**INSTRUCTIONS**
a) In the Georgia hunting laws article, roughly how much do the state's hunters and anglers spend there each year?
b) Extend the Georgia hunting laws article beyond its final sentence.

**DOCUMENT**
# Georgia sportsmen have new hunting laws in sights



## Tim4Trout (Jul 10, 2003)

Georgia sportsmen have new hunting laws in sights 


ATLANTA - Sporting camouflage ties and dress shirts, Georgia legislators met in the Capitol on Tuesday to recognize the state's hunting and fishing tradition while outlining bills affecting the sports that could come up this session.

"This is a favorite day for me at the Capitol, having grown up as a sportsman as a child," Rep. Greg Morris, R-Vidalia, said during the legislature's annual Sportsman's Day.

Nearly one in seven people in Georgia hunt or fish, with support for the activities reaching all the way to the governor's office.

"The economic impact of recreation in the outdoor world is significant," Gov. Sonny Perdue said, alluding to estimates that 417,000 hunters and 1.1 million anglers spend about $1.1 billion a year in the state.

With the widespread activity, it's no surprise that attempts to change the rules for hunting and fishing in the state can face heated debate among sportsmen.

One such issue, which could be addressed in legislation this year, is whether hunters should be allowed to hunt deer close to deposits of bait.

**STORED ROWS**
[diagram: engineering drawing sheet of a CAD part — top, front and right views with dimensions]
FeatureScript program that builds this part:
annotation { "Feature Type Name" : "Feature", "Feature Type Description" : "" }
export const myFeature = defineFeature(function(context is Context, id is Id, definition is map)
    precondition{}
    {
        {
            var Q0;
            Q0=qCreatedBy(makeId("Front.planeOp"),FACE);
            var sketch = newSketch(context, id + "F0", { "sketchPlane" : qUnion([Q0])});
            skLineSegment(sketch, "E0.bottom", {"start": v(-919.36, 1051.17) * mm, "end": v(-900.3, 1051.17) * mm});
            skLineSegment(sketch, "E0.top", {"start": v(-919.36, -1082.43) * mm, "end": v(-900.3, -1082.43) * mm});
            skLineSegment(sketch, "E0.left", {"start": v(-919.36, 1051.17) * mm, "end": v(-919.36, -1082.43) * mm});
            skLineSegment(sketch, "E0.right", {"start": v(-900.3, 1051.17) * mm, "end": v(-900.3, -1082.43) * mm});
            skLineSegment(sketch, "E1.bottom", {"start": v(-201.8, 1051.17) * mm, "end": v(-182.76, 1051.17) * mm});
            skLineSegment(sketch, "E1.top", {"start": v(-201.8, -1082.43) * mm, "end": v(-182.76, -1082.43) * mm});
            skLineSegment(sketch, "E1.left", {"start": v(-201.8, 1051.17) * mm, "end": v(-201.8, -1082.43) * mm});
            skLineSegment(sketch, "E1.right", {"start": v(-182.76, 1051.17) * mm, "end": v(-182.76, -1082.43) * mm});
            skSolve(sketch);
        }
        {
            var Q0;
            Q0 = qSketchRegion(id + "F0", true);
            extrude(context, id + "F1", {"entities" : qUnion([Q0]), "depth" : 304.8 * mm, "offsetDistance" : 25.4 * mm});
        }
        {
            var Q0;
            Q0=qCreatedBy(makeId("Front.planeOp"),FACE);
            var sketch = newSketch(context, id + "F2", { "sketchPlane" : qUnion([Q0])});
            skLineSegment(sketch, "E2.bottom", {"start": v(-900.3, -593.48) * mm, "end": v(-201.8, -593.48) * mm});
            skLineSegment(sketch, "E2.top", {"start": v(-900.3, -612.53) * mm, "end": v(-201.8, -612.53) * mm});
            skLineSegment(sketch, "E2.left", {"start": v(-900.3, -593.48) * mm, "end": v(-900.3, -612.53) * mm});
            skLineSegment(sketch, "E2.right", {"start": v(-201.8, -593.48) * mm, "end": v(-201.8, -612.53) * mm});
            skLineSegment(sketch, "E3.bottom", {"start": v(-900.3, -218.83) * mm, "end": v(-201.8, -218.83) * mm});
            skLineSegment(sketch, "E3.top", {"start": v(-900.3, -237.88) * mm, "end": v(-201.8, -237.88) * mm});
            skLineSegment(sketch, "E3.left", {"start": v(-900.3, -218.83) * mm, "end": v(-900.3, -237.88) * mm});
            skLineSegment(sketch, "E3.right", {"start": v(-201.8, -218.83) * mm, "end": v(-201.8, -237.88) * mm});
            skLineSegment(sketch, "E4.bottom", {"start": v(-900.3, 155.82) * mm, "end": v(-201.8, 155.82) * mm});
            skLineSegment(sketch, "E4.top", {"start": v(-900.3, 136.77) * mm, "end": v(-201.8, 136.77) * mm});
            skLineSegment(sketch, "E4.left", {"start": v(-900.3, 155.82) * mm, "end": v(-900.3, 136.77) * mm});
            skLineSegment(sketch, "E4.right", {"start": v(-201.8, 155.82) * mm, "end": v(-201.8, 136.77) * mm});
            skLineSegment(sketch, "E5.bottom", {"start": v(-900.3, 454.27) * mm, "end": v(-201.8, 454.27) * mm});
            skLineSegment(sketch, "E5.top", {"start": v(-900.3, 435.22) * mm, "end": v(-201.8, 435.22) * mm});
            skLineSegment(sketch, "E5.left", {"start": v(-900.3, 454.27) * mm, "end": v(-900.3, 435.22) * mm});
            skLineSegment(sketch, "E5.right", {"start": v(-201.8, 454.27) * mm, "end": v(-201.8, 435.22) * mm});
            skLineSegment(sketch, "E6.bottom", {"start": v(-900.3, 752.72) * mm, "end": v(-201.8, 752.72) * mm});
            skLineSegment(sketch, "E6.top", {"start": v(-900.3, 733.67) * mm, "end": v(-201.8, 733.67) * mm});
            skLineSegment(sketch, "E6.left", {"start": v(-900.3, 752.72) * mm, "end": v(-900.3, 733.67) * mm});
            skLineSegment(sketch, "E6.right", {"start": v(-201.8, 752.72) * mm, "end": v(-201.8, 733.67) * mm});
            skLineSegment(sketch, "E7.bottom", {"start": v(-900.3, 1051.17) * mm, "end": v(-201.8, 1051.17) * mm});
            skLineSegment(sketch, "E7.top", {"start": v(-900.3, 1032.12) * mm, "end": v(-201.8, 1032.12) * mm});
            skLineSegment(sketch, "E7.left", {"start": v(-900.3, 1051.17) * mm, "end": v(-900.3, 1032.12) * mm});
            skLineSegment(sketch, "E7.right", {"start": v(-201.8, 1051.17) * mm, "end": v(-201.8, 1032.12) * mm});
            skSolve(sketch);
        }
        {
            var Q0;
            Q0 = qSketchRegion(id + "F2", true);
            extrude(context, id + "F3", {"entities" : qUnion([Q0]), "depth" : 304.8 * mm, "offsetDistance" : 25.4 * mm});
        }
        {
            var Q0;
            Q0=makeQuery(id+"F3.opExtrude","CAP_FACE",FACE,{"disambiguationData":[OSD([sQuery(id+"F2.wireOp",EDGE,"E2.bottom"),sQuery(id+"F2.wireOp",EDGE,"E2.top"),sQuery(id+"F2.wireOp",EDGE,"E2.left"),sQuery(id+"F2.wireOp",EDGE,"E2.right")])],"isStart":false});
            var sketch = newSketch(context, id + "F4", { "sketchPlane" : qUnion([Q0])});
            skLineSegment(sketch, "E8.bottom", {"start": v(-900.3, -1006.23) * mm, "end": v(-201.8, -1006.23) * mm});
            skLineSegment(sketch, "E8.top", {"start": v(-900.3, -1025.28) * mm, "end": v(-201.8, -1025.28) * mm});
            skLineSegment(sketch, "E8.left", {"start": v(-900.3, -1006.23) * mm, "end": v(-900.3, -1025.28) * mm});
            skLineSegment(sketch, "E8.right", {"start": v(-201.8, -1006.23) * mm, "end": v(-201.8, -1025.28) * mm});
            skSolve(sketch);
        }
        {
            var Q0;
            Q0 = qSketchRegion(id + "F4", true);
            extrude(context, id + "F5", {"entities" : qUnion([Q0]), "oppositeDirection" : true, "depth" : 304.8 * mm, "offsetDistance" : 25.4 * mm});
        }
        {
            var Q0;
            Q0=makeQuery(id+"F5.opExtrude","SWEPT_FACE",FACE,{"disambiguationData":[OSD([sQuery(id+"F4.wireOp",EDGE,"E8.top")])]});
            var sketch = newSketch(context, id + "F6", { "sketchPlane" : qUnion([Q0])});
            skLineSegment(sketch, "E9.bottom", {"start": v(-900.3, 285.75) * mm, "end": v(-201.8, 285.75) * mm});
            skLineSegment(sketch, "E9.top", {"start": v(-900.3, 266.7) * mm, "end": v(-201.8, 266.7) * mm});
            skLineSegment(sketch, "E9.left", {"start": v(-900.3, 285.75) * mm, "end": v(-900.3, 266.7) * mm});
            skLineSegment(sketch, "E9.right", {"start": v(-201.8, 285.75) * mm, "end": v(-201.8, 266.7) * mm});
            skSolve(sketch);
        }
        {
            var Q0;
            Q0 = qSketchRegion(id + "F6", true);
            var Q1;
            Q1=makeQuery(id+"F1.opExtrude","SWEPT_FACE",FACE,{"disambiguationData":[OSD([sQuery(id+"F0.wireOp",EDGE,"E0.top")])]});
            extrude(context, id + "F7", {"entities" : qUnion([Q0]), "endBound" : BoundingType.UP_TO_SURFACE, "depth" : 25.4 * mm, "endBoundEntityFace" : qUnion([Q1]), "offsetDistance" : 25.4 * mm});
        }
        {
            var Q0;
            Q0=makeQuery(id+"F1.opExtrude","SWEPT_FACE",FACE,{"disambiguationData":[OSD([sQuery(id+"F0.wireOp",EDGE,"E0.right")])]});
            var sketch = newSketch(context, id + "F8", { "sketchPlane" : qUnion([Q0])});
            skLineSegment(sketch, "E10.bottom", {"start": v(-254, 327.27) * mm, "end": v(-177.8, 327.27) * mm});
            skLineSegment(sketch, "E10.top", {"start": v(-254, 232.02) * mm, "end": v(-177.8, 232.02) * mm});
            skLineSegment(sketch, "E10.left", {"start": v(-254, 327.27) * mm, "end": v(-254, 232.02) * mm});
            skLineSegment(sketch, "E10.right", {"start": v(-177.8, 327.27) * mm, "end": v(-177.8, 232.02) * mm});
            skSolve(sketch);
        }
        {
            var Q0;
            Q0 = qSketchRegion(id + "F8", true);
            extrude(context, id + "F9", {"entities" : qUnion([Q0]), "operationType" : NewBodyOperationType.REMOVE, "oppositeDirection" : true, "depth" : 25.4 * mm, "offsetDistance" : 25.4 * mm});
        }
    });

**RESULTS OF THE TASKS**
a) About $1.1 billion a year.

b)
The state allows food that attracts deer to be laid out, but hunters cannot shoot the animal within 200 yards and within sight of the feed.

The hunting community and the Legislative Sportsmen's Caucus has been divided over whether to toss the distance restriction.

Greg Long, a member of the 3,500-member Georgia Outdoor Network group, said the positions generally fall along geographical lines.

"A lot of the folks on the southern end of the state want the bait (law relaxed)," said Long, a resident of Jasper.

Long said that his group is in the middle of surveying its members to see where they stand. 

Several wildlife, deer management and veterinary associations in the state have sent letters to lawmakers stating their opposition to removing the distance restriction.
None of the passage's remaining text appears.